[History of the Girondists, Volume I by Alphonse de Lamartine]@TWC D-Link bookHistory of the Girondists, Volume I BOOK IV 39/60
I repeat to you then, there is no free and durable constitution out of despotism but that which terminates a revolution, and which is proposed, accepted, and executed, by forms, calm, free, and totally different from the forms of the Revolution.
All we do, all we seek for with excitement before we reach this point of repose, whether we obey the people or are obeyed by them; whether we would flatter, deceive, or serve them, is but the work of folly,--madness.
I demand, therefore, that the constitution be peaceably and freely accepted by the majority of the nation and by the king. (Violent murmurs.) I know we call the national will, all that we know of proposed addresses, of assent, of oaths, agitations, menaces, and violence.
(Loud expressions of angry dissent.) Yes, we must close the Revolution by beginning to destroy every tendency to violate it.
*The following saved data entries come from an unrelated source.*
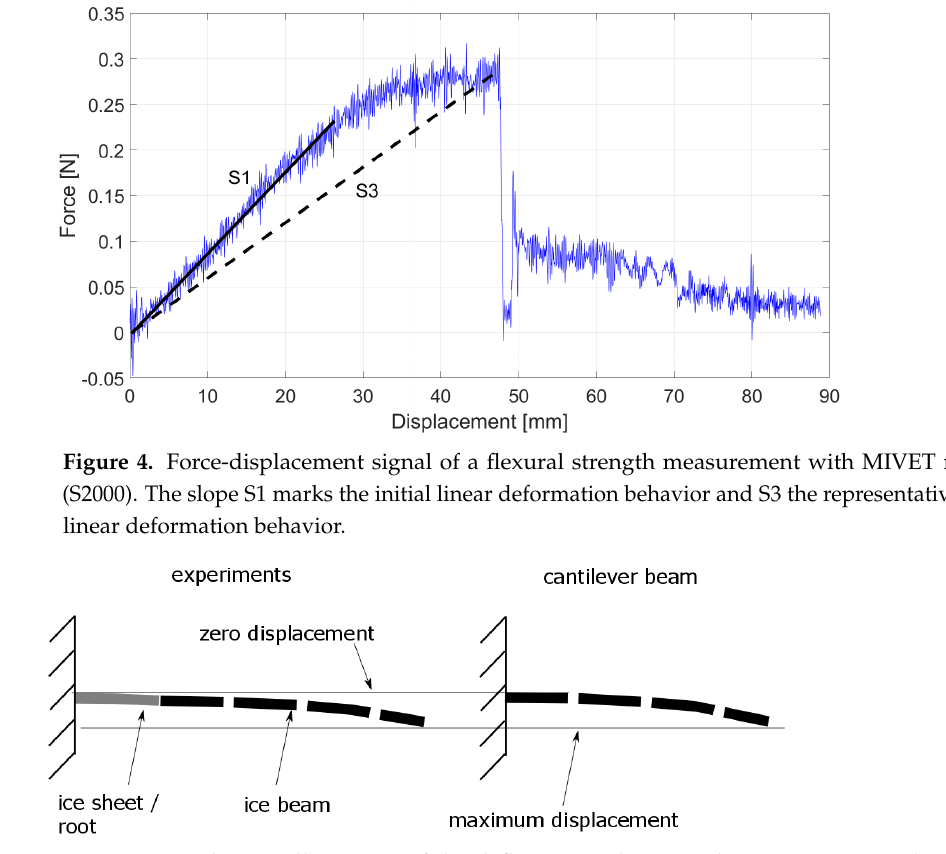
Figure 5. Qualitative illustration of the deflecting ice beam in the experiments and its accurate representation in the finite element model ( left ) versus an analytical cantilever beam model ( right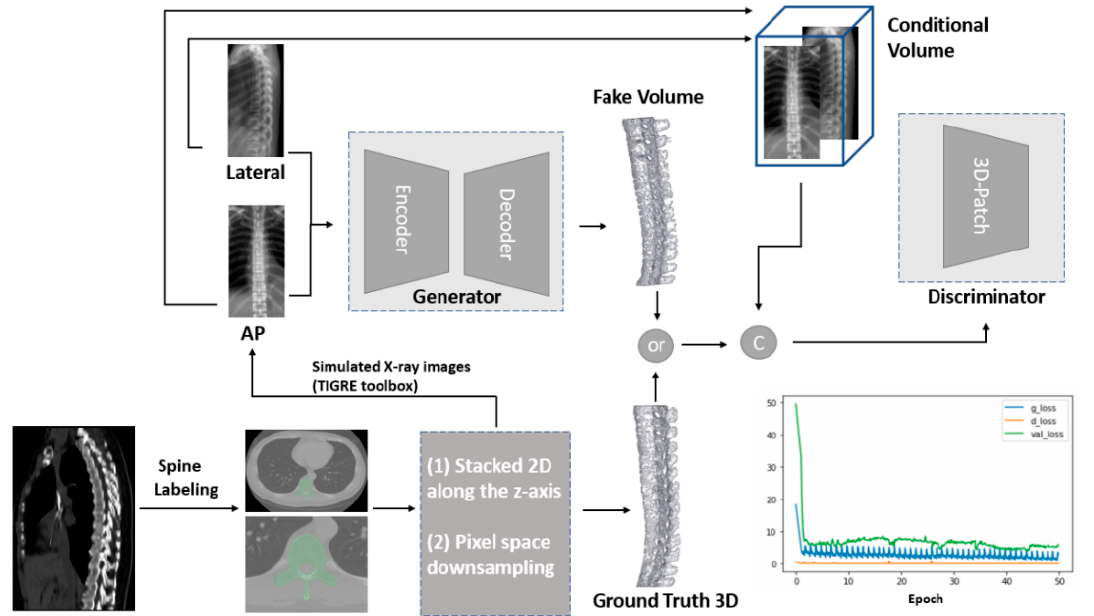
Figure 2. Overview of the whole architecture of the spine 2Dto3D-GAN. Circle C: Concatenate. The GT 3D spine and simulated bi-planar X-ray images were derived from CT via manual segmentation by 3D slicer software and TIGRE toolbox, respectively. The GAN model transformed 2D images into a 3D object.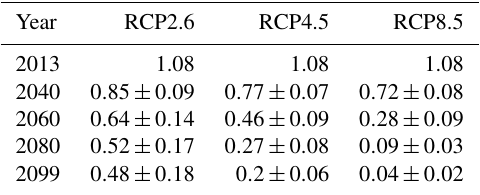
Table 3. Projected maximum ice thickness in metres for different scenarios and years: mean and standard deviation obtained by forc- ing SICOPOLIS for 23 climate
Your committees of inquiry, laws respecting emigrants, persecutions of priests, despotic imprisonments, criminal proceedings against persons accused without proofs, the fanaticism and domination of clubs; but this is not all, licence has gone to such unbounded extent,--the dregs of the nation ferment so tumultuously:--( Loud burst of indignation.) Do we then pretend to be the first nation which has no dregs? The fearful insubordination of troops, religious disturbances, the discontents of the colonies, which already sound so ominously in our ports,--if the Revolution does not stop here and give place to the constitution;--if order be not re-established at once, and on all points, the shattered state will be long agitated by the convulsions of anarchy.